Windows job objects can limit CPU; Go does not detect this. Set GOMAXPROCS manually.

FreeBSD, OpenBSD, NetBSD

NumCPU returns the platform-native count. No quota detection.

wasip1, js/wasm

Always single-threaded. GOMAXPROCS = 1, immutable.

Solaris / illumos

NumCPU via sysconf(_SC_NPROCESSORS_ONLN). No quota detection.

Android

Same as Linux for cgroup detection.

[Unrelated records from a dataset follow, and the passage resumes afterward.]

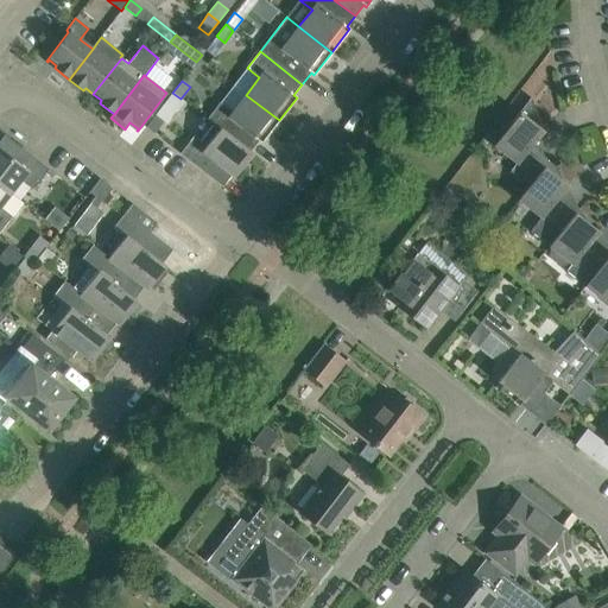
[(261,144),(279,120),(246,95),(232,112),(220,102),(207,120),(219,130),(220,128),(249,151),(258,141),(261,144)]
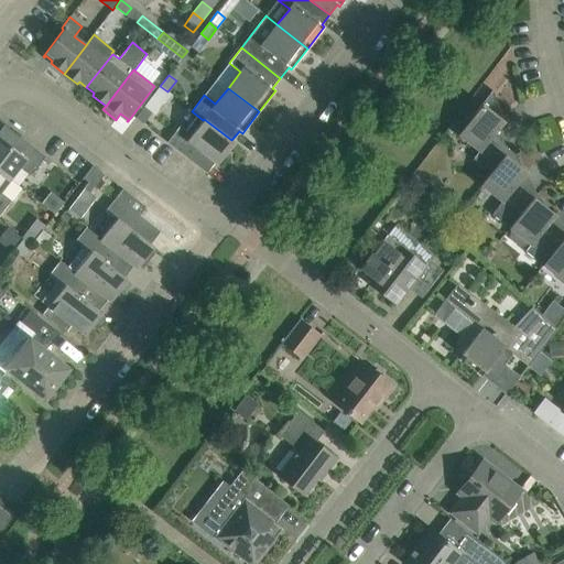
[(505,137),(497,130),(503,121),(500,119),(492,90),(491,90),(491,91),(458,136),(479,151),(473,159),(490,173),(491,173),(511,148),(511,147),(510,148),(509,149),(500,142),(505,137)]
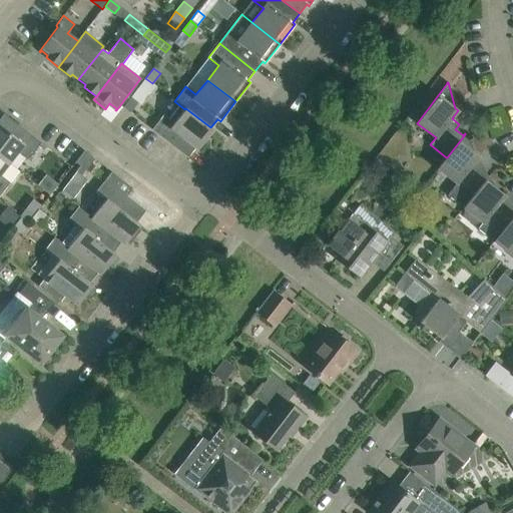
[(129,112),(137,102),(130,97),(122,107),(129,112)]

App-level CPU governors are not detected.


Compatibility and History

Version Date Change
1.0 2012-03 GOMAXPROCS exists; default = 1.
1.1 2013-04 GMP scheduler; P count tracks GOMAXPROCS.
1.5 2015-08 Default = NumCPU().
1.14 2020-02 Async preemption bounds STW for GOMAXPROCS resizes.
1.16 2021-02 cgroup v1 quota detection on Linux.
1.18 2022-03 cgroup v2 quota detection on Linux.
1.21 2023-08 runtime/metrics exposes /sched/gomaxprocs:threads.
1.22 2024-02 Minor improvements to cgroup parsing robustness.
1.23 2024-08 Documentation clarifications; no behaviour change.

Deprecation guarantees: the Go 1 compatibility promise covers runtime.GOMAXPROCS. The function will not be removed. Its semantics may be refined but not broken.


Self-Assessment

  • I can state the default GOMAXPROCS value for each Go version 1.0 to 1.23.
  • I know the precedence order: explicit call → env var → cgroup → affinity → CPU count.
  • I know which cgroup files Go reads and when (v1 from 1.16, v2 from 1.18).
  • I can describe the STW semantics including the no-op fast path.
  • I know platform-specific defaults for Linux, Darwin, Windows, and wasm.
  • I can read runtime.GOMAXPROCS(0) and explain why the argument must be non-positive.

This specification is the contract; the runtime is the implementation. When the two disagree, file an issue at golang.org/issue. As of Go 1.23, the contract above is accurate.